There is a security technique known as code signing. It basically generates a certificate for your code. This certificate first certifies the author of the code. Second, it has a value generated from the code. This value is unique to that code. If any changes are made to the code, then the certificate is invalidated.

I'm just not sure how to go about doing it. I'd like to do my own. There have a paid certificate authority services, but I don't have the money to pay. There are free certificate authority services, but I'm not sure exactly which service I'd need, so I need to learn more about it.

Well, it sounds like it simply encrypts your code. When you run the program it decrypts the encrypted file and checks to see if it matches the code. Sounds relatively simple. You could use some simple encryption keys.

No. That's not it. The code isn't encrypted. A value is created from the code, and if it doesn't match your certificate, the code has been altered.

Autopython is almost right. Correct me if I'm wrong: no matter how long the code is the value is always the same length. If so this is called signing and it uses a hash function to shorten the code and then uses a public key cipher signing method to encrypt that which is the unique value. Or it may simply just hash the code but I assume not

Could any character be used in the certificate or value? Or it just numbers and letters, or just numbers.

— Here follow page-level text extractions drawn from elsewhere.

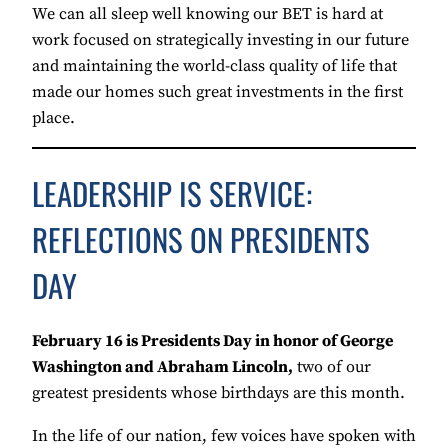
We can all sleep well knowing our BET is hard at
work focused on strategically investing in our future
and maintaining the world-class quality of life that
made our homes such great investments in the first
place.
LEADERSHIP IS SERVICE:
REFLECTIONS ON PRESIDENTS
DAY
February 16 is Presidents Day in honor of George
Washington and Abraham Lincoln,
two of our
greatest presidents whose birthdays are this month.
In the life of our nation, few voices have spoken with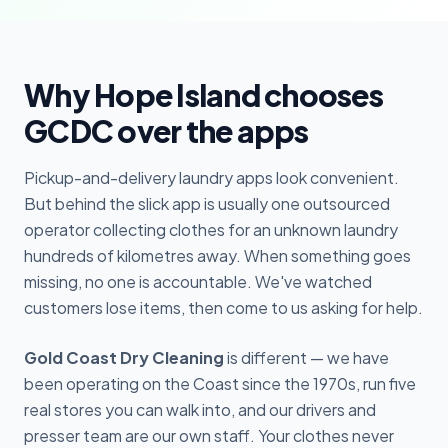
Why Hope Island chooses
GCDC over the apps
Pickup-and-delivery laundry apps look convenient.
But behind the slick app is usually one outsourced
operator collecting clothes for an unknown laundry
hundreds of kilometres away. When something goes
missing, no one is accountable. We've watched
customers lose items, then come to us asking for help.
Gold Coast Dry Cleaning
is different — we have
been operating on the Coast since the 1970s, run five
real stores you can walk into, and our drivers and
presser team are our own staff. Your clothes never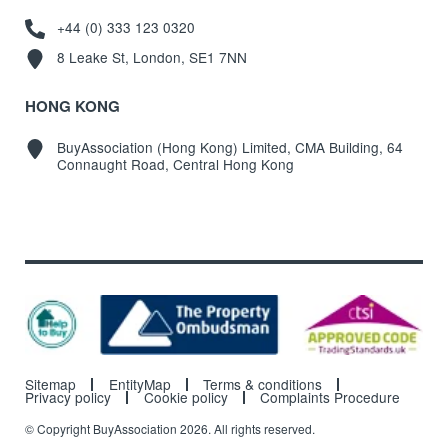
+44 (0) 333 123 0320
8 Leake St, London, SE1 7NN
HONG KONG
BuyAssociation (Hong Kong) Limited, CMA Building, 64
Connaught Road, Central Hong Kong
Sitemap
EntityMap
Terms & conditions
Privacy policy
Cookie policy
Complaints Procedure
© Copyright BuyAssociation 2026. All rights reserved.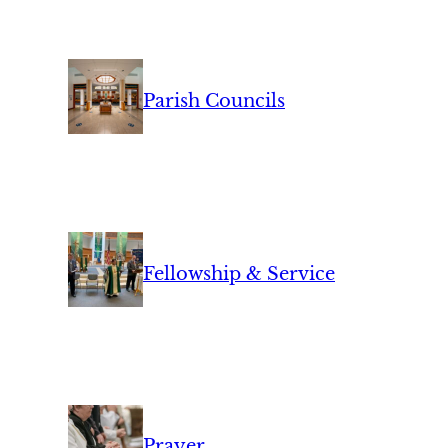
Parish Councils
Fellowship & Service
Prayer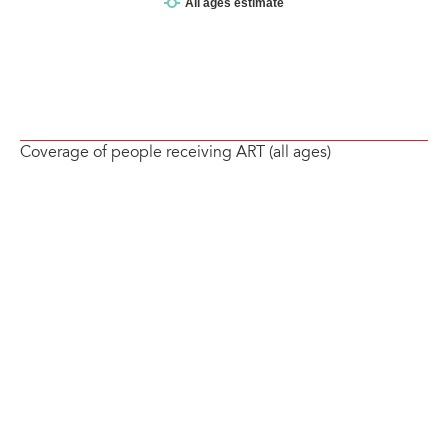
Coverage of people receiving ART (all ages)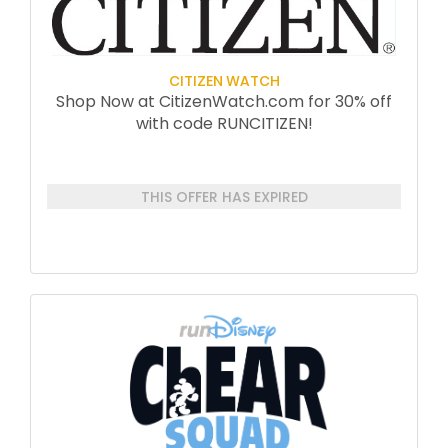
CITIZEN WATCH
Shop Now at CitizenWatch.com for 30% off
with code RUNCITIZEN!
THIS OFFER HAS EXPIRED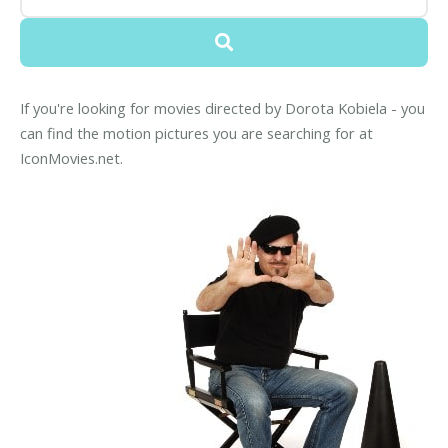
If you're looking for movies directed by Dorota Kobiela - you
can find the motion pictures you are searching for at
IconMovies.net.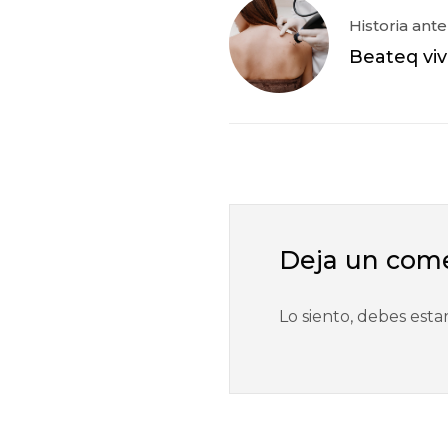
Historia ante
Beateq vi
Deja un com
Lo siento, debes esta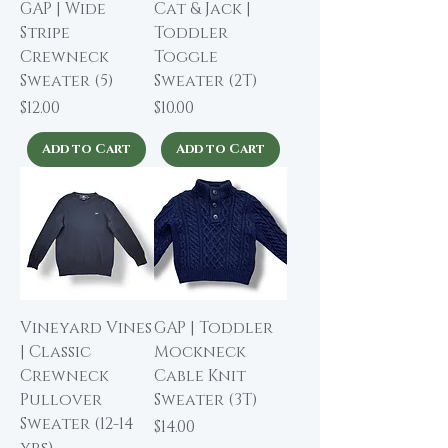
GAP | Wide
Cat & Jack |
Stripe
Toddler
Crewneck
Toggle
Sweater (5)
Sweater (2T)
Price
Price
$12.00
$10.00
Add to Cart
Add to Cart
Vineyard Vines
GAP | Toddler
| Classic
Mockneck
Crewneck
Cable Knit
Pullover
Sweater (3T)
Sweater (12-14
Price
$14.00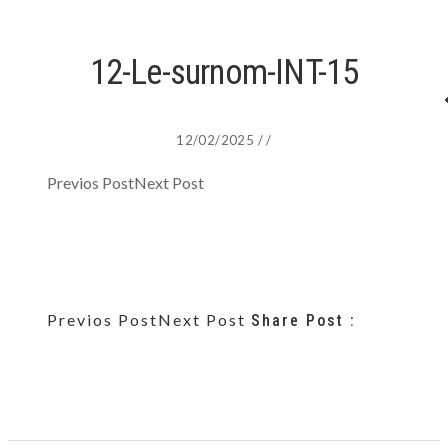
12-Le-surnom-INT-15
12/02/2025
/
/
Previos Post
Next Post
Previos Post
Next Post
Share Post :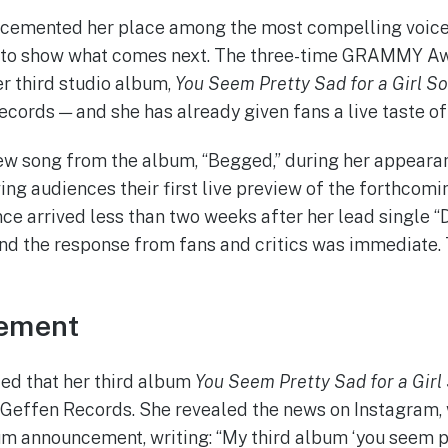
cemented her place among the most compelling voice
 to show what comes next. The three-time GRAMMY A
er third studio album,
You Seem Pretty Sad for a Girl So
ecords — and she has already given fans a live taste of
w song from the album, “Begged,” during her appeara
ving audiences their first live preview of the forthcomi
ce arrived less than two weeks after her lead single “
nd the response from fans and critics was immediate. T
ement
ed that her third album
You Seem Pretty Sad for a Girl
a Geffen Records. She revealed the news on Instagram,
um announcement, writing: “My third album ‘you seem pr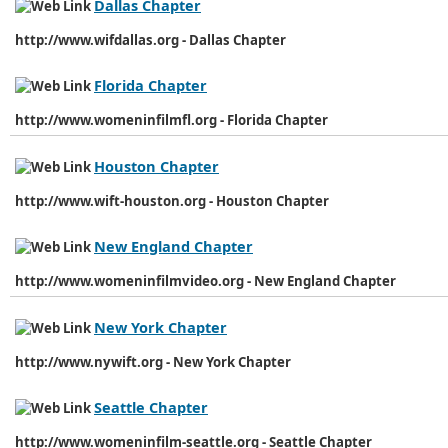
Dallas Chapter
http://www.wifdallas.org - Dallas Chapter
Florida Chapter
http://www.womeninfilmfl.org - Florida Chapter
Houston Chapter
http://www.wift-houston.org - Houston Chapter
New England Chapter
http://www.womeninfilmvideo.org - New England Chapter
New York Chapter
http://www.nywift.org - New York Chapter
Seattle Chapter
http://www.womeninfilm-seattle.org - Seattle Chapter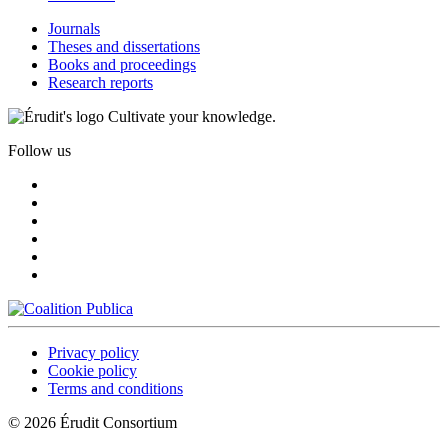
Journals
Theses and dissertations
Books and proceedings
Research reports
Cultivate your knowledge.
Follow us
Privacy policy
Cookie policy
Terms and conditions
© 2026 Érudit Consortium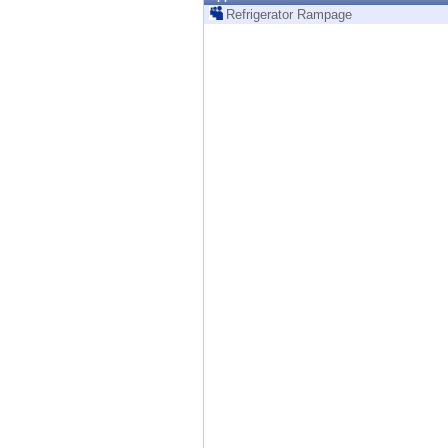
Endpoint
Refrigerator Rampage
Browse
SaaS
EXPOSURE MANAGEMENT
Threat Intelligence
Exposure Prioritization
Cyber Asset Attack Surface Management
Safe Remediation
ThreatCloud AI
AI SECURITY
Workforce AI Security
AI Red Teaming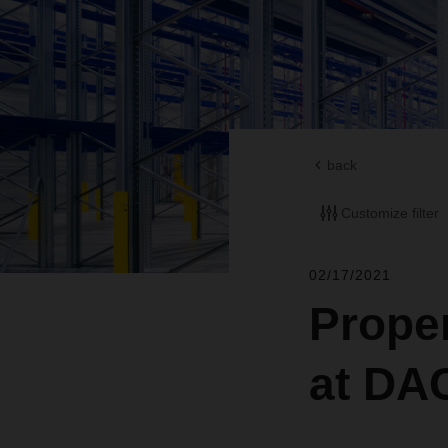
back
Customize filter
02/17/2021
Proper
at D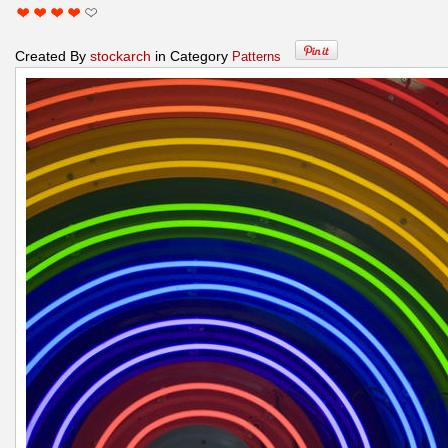
Created By
stockarch
in Category
Patterns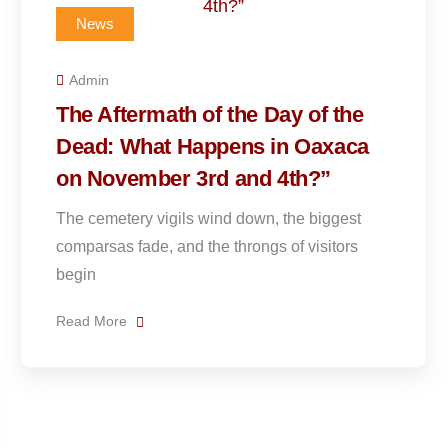
News
Admin
“Día de Muertos” on a Time
e
Crunch: How to Experience the
a
Best of Oaxaca in 48 Hours
You have exactly two peak days. November 
is dedicated to the angelitos, the souls
Read More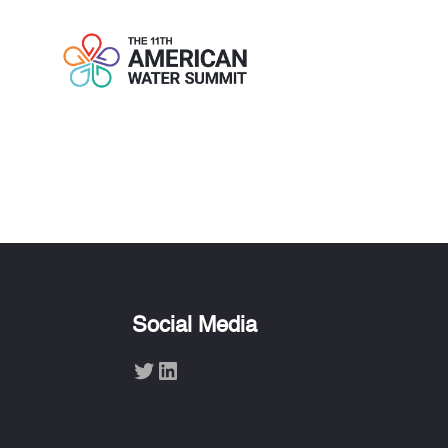
SCOTT ROG
Social Media
Twitter
LinkedIn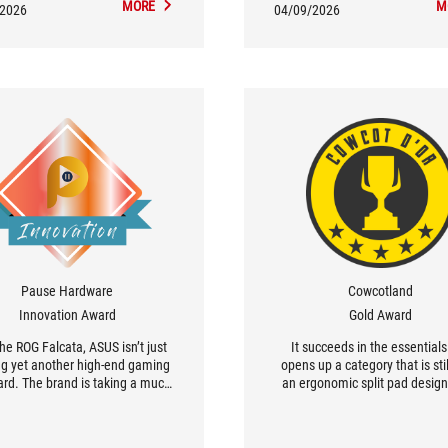
MORE
M
comfort.
/2026
04/09/2026
Pause Hardware
Cowcotland
Innovation Award
Gold Award
he ROG Falcata, ASUS isn’t just
It succeeds in the essential
ng yet another high-end gaming
opens up a category that is stil
rd. The brand is taking a much
an ergonomic split pad design
 original approach with a 75%
gaming, with Hall Effect tech
 split into two modules, capable
and available in AZERTY. [.
ctioning as a full-size keyboard,
Designing such an atypical ke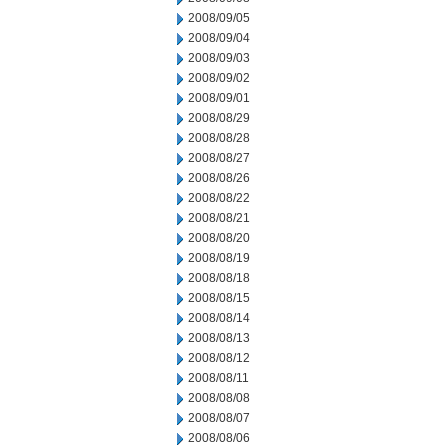
2008/09/05
2008/09/04
2008/09/03
2008/09/02
2008/09/01
2008/08/29
2008/08/28
2008/08/27
2008/08/26
2008/08/22
2008/08/21
2008/08/20
2008/08/19
2008/08/18
2008/08/15
2008/08/14
2008/08/13
2008/08/12
2008/08/11
2008/08/08
2008/08/07
2008/08/06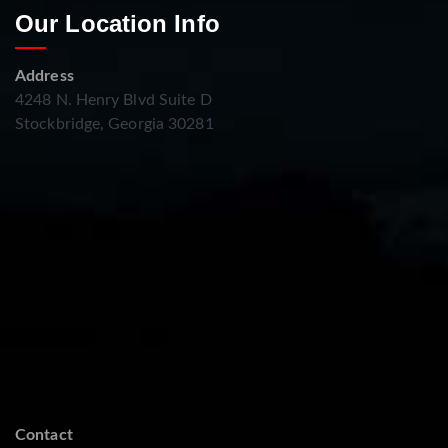
Our Location Info
Address
4248 N. Henry Blvd Suite D
Stockbridge, Georgia 30281
Contact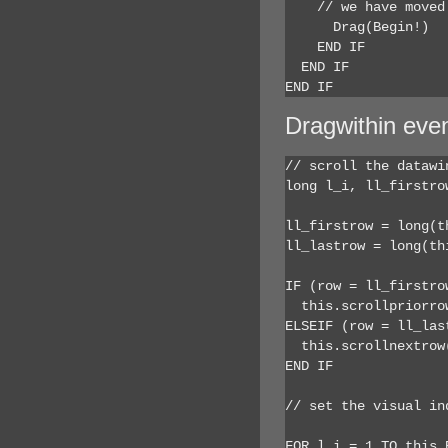
    // we have moved
      Drag(Begin!)

    END IF

  END IF

END IF
Dragwithin eve
// scroll the datawi
long l_i, ll_firstrow
ll_firstrow = long(t
ll_lastrow = long(th
IF (row = ll_firstro
  this.scrollpriorrow
ELSEIF (row = ll_las
  this.scrollnextrow(
END IF

// set the visual in
FOR l_i = 1 TO this.R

Autopython is almost right. Correct me if I'm wrong: no matter how long the code is the value is always the same length. If so this is called signing and it uses a hash function to shorten the code and then uses a public key cipher signing method to encrypt that which is the unique value. Or it may simply just hash the code but I assume not

Basically it's just a fixed length hash of the code, and maybe a developer's private key. The most common hashing algorithms used to hash the code are MD5, SHA1, and SHA2.

The primary use is a user or utility can examine the hash value of the code, and check it against a hash value on a site. If the hash values are the same, the user can be highly certain that the code came from that source and that the code hasn't been modified.

However, there are some other features.

http://en.wikipedia.org/wiki/Code_signing

I just looked at the links at the bottom of that wiki page. They're very informative.

I know this is an old post, but we've developed a new solution. We were confronted with the same challenge -- to distribute python source code, but to prevent hackers from tampering with the code. The solution we developed was to create a custom loader for our application using signet http://jamercee.github.io/signet/.

What signet does is scans your script and it's dependencies creating sha1 hashes. It embeds these hashes into a custom loader which you deliver to your customer with your script. Your customers run the loader which re-verifies the hashes before it transfers control to your script for normal execution. If there's been tampering it emits an error message, and refuses to run the tampered code.

Signet is multiplatform and runs on windows, unix, linux, freebsd, etc... If you deploy to windows, the loader building process can even apply your company code certificate for 100% verification of your code. It also does PE verification.

The code is fully open source including the c++ source code to the default loader template. You can extend the loader to do additional verifications and even take actions if it detects code tampering (like undoing the tampering...).